To me, not raising rents is the equivalent of having a day job for 10 plus years and NEVER getting a pay increase! You start out at min. wage and 10 years later, you are still working at min. wage. This is the reason I raise my rents even though I am still a little hesitant about doing it. --71.207.xxx.x
Hesitant in raising rents (by NE [PA]) Posted on: Feb 15, 2022 1:00 PM
To add to this roundtable discussion, do you think that having your rents above market possibly has anything to do with issuing five notices this month? --174.198.xx.xxx
Hesitant in raising rents (by Roy [AL]) Posted on: Feb 15, 2022 1:08 PM
No relationship at all. And why are you so 'hung-up' on that other post of mine? I think you need some counseling. --71.207.xxx.x
Hesitant in raising rents (by Jim in O C [CA]) Posted on: Feb 15, 2022 1:08 PM
I raise the rent to cover my increases In taxes, insurance and increased maintenance costs from trade
people. It has been years since I lost a tenant due to reasonable increases.

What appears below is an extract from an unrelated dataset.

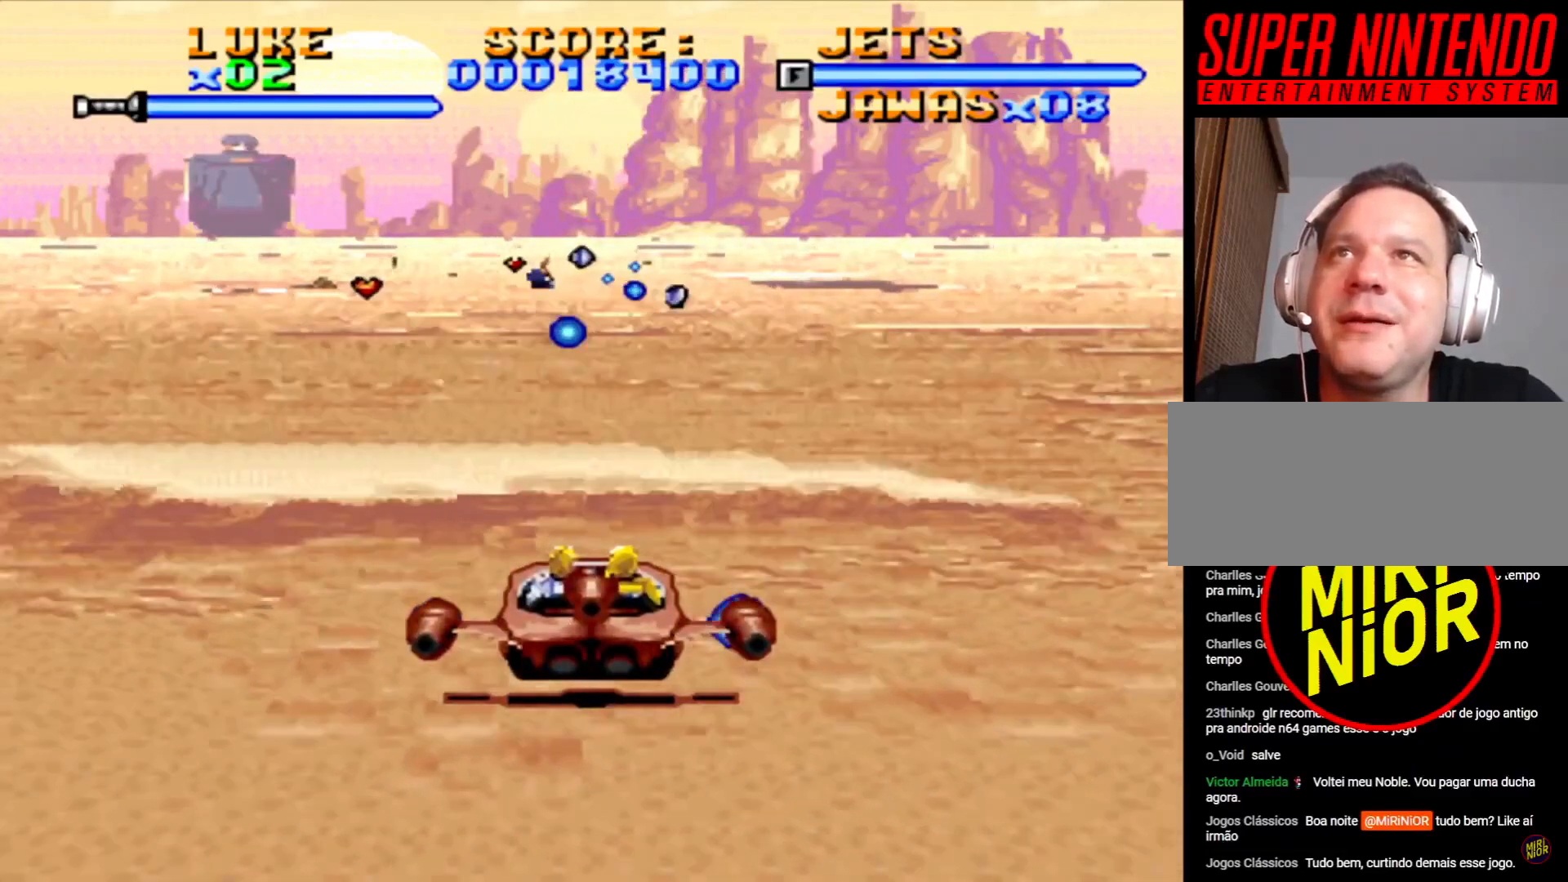
{"buttons": ["SQUARE", "DPAD_LEFT"], "events": []}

Now a PITA gets the maximum increase hoping they will move. --99.23.xxx.x
Hesitant in raising rents (by NE [PA]) Posted on: Feb 15, 2022 1:13 PM
There’s certainly a possible correlation. If you’re maxing out what they can afford. --174.198.xx.xxx
Hesitant in raising rents (by 6x6 [TN]) Posted on: Feb 15, 2022 1:15 PM
I will join your round table discussion Roy.
I don't have very much experience to share, but with my first few tenants and turnovers, I never raised the rent.
Why? Because I didn't want to fix what wasn't broke. I was afraid of them moving even if I wasn't completely happy with them.
After learning from this site, I now have an automatic rent increase built into my lease (thank you Brad and others). I still need to figure out how to change it around in times of a market like we have now.
I am now more happy to increase rents. --73.120.xx.xxx
Hesitant in raising rents (by 6x6 [TN]) Posted on: Feb 15, 2022 1:17 PM
I welcome coaching from NE. --73.120.xx.xxx
Hesitant in raising rents (by Plenty [MO]) Posted on: Feb 15, 2022 1:21 PM
Cause they are already up there and I'd rather not be bothered with communicating with them. Leave them alone. I'm on the beach, on a trip or otherwise keeping busy. --172.58.xxx.xxx
Hesitant in raising rents (by MMIT [VA]) Posted on: Feb 15, 2022 1:24 PM
I try to raise the section 8 rents every year. Section 8 is allowing 7-8% increases this year.
On the non section 8 tenants, I am doing 5-10%. One tenant did a “self imposed” 11% increase last fall!
The short term rental had a 25% increase last fall. My wife wants to do another increase this spring.
But, I have a nice, older tenant that lives alone and is struggling to pay the rent. She is probably $200/month under market. She has some old age problems and had to quit one of her jobs. She pays rent 10 days early every month. The house is the cleanest of all my rental houses. She is my charity case. --98.181.xxx.x
Hesitant in raising rents (by Roy [AL]) Posted on: Feb 15, 2022 1:52 PM
6x6 said, "I welcome coaching from NE"
I think this is just great! Now he can preach to you instead of me. LOL
MMIT - That is the problem I always had with Section 8,...they determine the rent increases and not me. And if you don't want Section 8 tenants, just keep your rents above market and that will stop every one of them.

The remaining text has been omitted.